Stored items
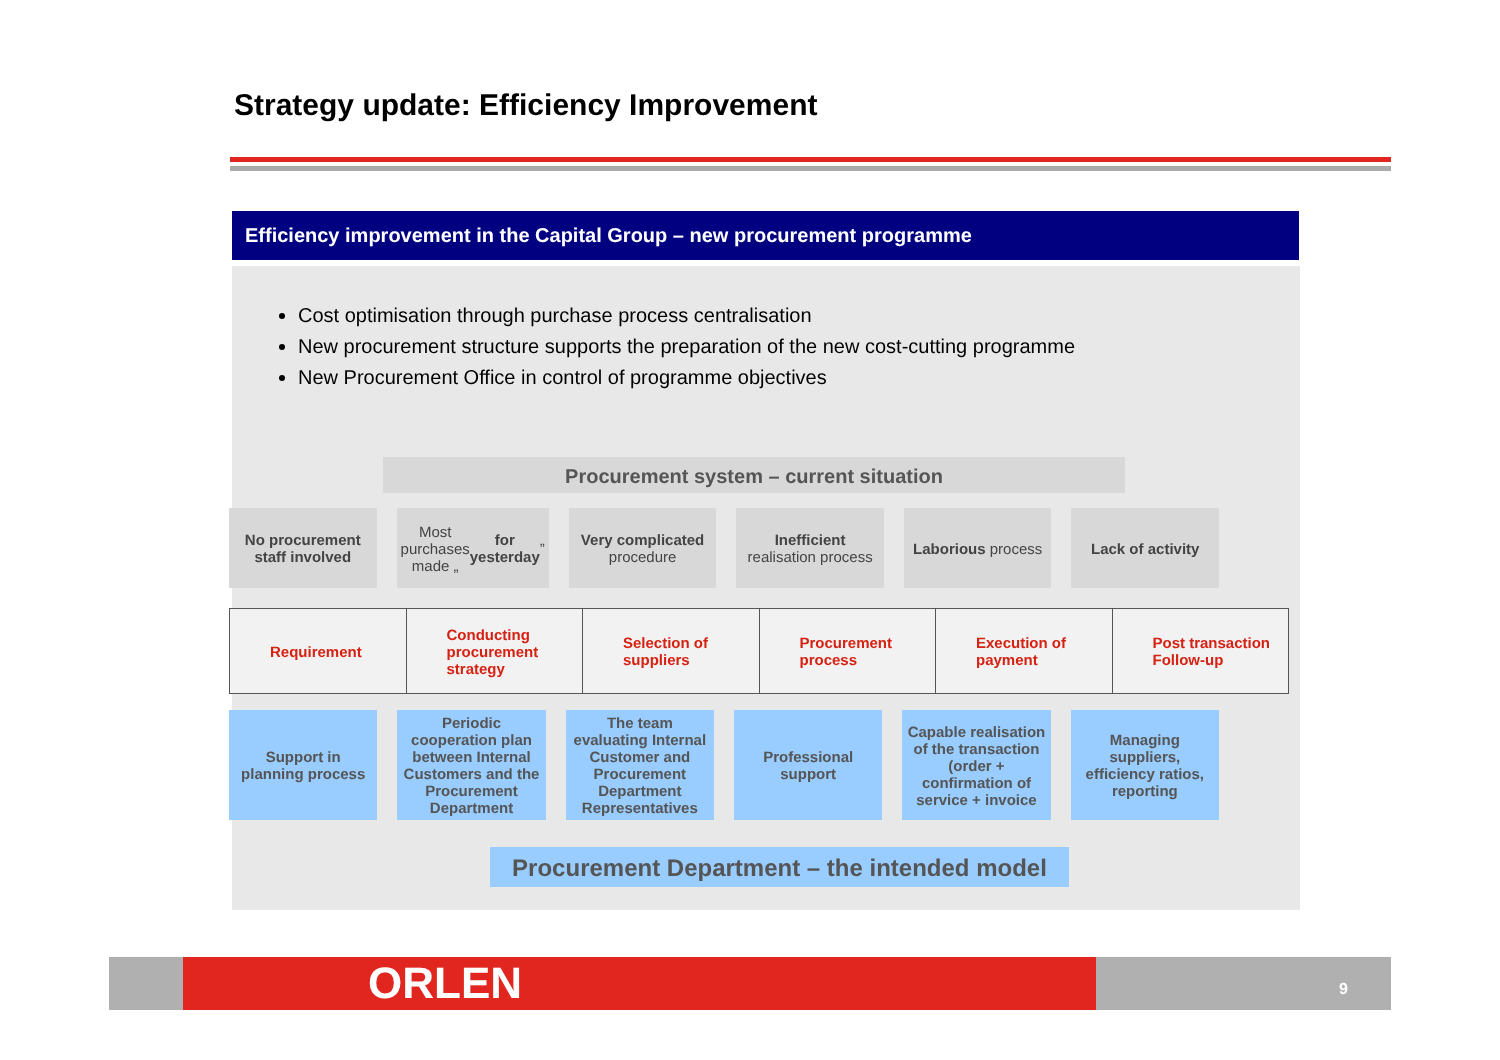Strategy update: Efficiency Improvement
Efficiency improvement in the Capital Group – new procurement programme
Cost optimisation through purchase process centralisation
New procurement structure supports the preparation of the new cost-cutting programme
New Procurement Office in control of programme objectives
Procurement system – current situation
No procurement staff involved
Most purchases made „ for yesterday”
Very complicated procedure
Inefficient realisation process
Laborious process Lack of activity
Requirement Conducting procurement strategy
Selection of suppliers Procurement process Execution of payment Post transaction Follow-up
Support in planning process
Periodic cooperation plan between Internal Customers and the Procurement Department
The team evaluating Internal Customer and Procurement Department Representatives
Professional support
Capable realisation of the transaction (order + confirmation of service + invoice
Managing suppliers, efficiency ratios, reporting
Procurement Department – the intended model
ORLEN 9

TASK TO COMPLETE:
Looking at the entries above, say how many lines hold the word "suppliers". Offer no other text.

WORKED SOLUTION:
2